(Exercise instructions): Could you render the source text of each item below as a Markdown table with the columns Row and Line, leaving out blank lines?

(Input material):

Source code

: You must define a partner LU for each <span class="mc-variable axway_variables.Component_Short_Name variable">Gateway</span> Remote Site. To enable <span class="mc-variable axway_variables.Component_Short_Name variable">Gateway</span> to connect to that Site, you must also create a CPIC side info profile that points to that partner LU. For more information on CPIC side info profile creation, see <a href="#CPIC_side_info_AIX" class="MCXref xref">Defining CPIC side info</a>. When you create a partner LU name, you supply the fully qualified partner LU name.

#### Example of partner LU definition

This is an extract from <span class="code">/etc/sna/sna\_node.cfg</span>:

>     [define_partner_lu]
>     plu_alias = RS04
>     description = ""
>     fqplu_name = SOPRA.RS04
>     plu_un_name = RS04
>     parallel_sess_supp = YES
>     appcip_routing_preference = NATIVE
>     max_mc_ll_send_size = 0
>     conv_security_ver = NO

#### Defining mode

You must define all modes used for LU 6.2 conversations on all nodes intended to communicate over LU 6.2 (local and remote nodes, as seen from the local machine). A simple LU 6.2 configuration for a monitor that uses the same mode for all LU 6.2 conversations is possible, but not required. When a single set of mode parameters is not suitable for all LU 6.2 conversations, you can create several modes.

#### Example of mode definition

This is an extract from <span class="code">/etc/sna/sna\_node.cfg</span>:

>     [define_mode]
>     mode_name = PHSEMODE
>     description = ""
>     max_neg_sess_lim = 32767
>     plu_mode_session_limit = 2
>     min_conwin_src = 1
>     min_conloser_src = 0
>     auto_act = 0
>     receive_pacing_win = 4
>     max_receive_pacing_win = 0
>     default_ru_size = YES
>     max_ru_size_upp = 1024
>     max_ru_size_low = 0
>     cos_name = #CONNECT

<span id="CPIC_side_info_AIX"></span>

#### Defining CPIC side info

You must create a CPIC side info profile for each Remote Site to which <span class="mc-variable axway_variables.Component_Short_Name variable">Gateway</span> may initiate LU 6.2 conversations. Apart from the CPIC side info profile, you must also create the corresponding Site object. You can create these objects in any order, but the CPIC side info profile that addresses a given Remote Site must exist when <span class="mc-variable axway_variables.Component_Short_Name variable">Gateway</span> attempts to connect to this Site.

(Expected answer):
| Row | Line |
|---|---|
| 1 | Source code |
| 2 | : You must define a partner LU for each <span class="mc-variable axway_variables.Component_Short_Name variable">Gateway</span> Remote Site. To enable <span class="mc-variable axway_variables.Component_Short_Name variable">Gateway</span> to connect to that Site, you must also create a CPIC side info profile that points to that partner LU. For more information on CPIC side info profile creation, see <a href="#CPIC_side_info_AIX" class="MCXref xref">Defining CPIC side info</a>. When you create a partner LU name, you supply the fully qualified partner LU name. |
| 3 | #### Example of partner LU definition |
| 4 | This is an extract from <span class="code">/etc/sna/sna\_node.cfg</span>: |
| 5 | >     [define_partner_lu] |
| 6 | >     plu_alias = RS04 |
| 7 | >     description = "" |
| 8 | >     fqplu_name = SOPRA.RS04 |
| 9 | >     plu_un_name = RS04 |
| 10 | >     parallel_sess_supp = YES |
| 11 | >     appcip_routing_preference = NATIVE |
| 12 | >     max_mc_ll_send_size = 0 |
| 13 | >     conv_security_ver = NO |
| 14 | #### Defining mode |
| 15 | You must define all modes used for LU 6.2 conversations on all nodes intended to communicate over LU 6.2 (local and remote nodes, as seen from the local machine). A simple LU 6.2 configuration for a monitor that uses the same mode for all LU 6.2 conversations is possible, but not required. When a single set of mode parameters is not suitable for all LU 6.2 conversations, you can create several modes. |
| 16 | #### Example of mode definition |
| 17 | This is an extract from <span class="code">/etc/sna/sna\_node.cfg</span>: |
| 18 | >     [define_mode] |
| 19 | >     mode_name = PHSEMODE |
| 20 | >     description = "" |
| 21 | >     max_neg_sess_lim = 32767 |
| 22 | >     plu_mode_session_limit = 2 |
| 23 | >     min_conwin_src = 1 |
| 24 | >     min_conloser_src = 0 |
| 25 | >     auto_act = 0 |
| 26 | >     receive_pacing_win = 4 |
| 27 | >     max_receive_pacing_win = 0 |
| 28 | >     default_ru_size = YES |
| 29 | >     max_ru_size_upp = 1024 |
| 30 | >     max_ru_size_low = 0 |
| 31 | >     cos_name = #CONNECT |
| 32 | <span id="CPIC_side_info_AIX"></span> |
| 33 | #### Defining CPIC side info |
| 34 | You must create a CPIC side info profile for each Remote Site to which <span class="mc-variable axway_variables.Component_Short_Name variable">Gateway</span> may initiate LU 6.2 conversations. Apart from the CPIC side info profile, you must also create the corresponding Site object. You can create these objects in any order, but the CPIC side info profile that addresses a given Remote Site must exist when <span class="mc-variable axway_variables.Component_Short_Name variable">Gateway</span> attempts to connect to this Site. |